Five more steps carried her to the hall bathroom, where she stretched on tiptoe to reach the light switch. She pulled up her jumper and used the commode, glad that she didn’t tee-tee very much. That meant her sugar was okay. After fixing her clothes, she climbed up on a stool before the basin and carefully washed and dried her hands. Then she started for the kitchen, leaving the bathroom light on in case she needed to come back.

As she passed her bedroom, she noticed a funny smell. Her dolls all looked happy, but something didn’t seem right. She started to walk in and check, but her mother’s voice echoed up the hall, saying the tea was ready.

When Abby turned away from the bedroom, something gray fluttered in front of her eyes. She instinctively swatted the air, as she would at a spiderweb, but her hand hit something solid behind the gray. The gray thing was a towel, and there was a hand inside it. The hand clamped the towel over her nose, mouth, and one eye, and the strange smell she’d noticed earlier swept into her lungs with each gasp.

Terror closed her throat too tightly to scream. She tried to fight, but another arm went around her stomach and lifted her into the air, so that her kicking legs flailed uselessly between the wide-spaced walls of the hallway. The towel was cold against her face. For an instant Abby wondered if her daddy had come home early to play a joke on her. But he couldn’t have. He was in his plane. And he would never scare her on purpose. Not really. And she was scared. As scared as the time she’d gone into ketoacidosis, her thoughts flying out of her ears as soon as she could think them, her voice speaking words no one had ever heard before.
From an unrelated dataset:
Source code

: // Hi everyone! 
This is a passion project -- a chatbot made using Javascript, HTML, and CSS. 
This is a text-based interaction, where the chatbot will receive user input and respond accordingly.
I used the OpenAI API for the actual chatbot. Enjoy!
She tried to fight the monster holding her, but the harder she fought, the weaker she became. Suddenly everything began to go dark, even the eye that was uncovered. She concentrated as hard as she could on saying one word, the only word that could help her now. With a great feeling of triumph, she said, “Mama,” but the word died instantly in the wet towel.

Huey Cotton stood outside the Jennings house, nervously rubbing his palms against the legs of his coveralls and peering through Abby’s bedroom window. Abby. Unlike most names, he could remember that one without trouble. His mother had once read letters to a woman named Abby out loud to him. Dear Abby, she would drawl in her cigarette-parched voice, sitting at the kitchen table in her hair-rollers and housecoat. The people who wrote to that Abby never signed their real names. They were embarrassed, his mother said. They signed big words instead of names, and sometimes they signed places, too, like Bewildered in Omaha. He always remembered that one.

Huey heard the scuff of a heel on wood. He looked up to see his cousin walking through the pink bedroom with the little Abby in his arms. She was fighting, kicking her skinny legs to beat the band. Joey held her at the center of the room so that her feet wouldn’t hit the furniture or the tall bedposts. The kicks got weaker and weaker until finally they were just little jerks, like a hound’s legs when it dreamed of hunting.

The little girl looked like another of the hundred or so dolls that lay around the room like the sleeping occupants of some fairyland, only bigger. Joey walked to the open window and passed her through it. Huey accepted Abby as gingerly as he would a wounded bird, his mouth open in wonder.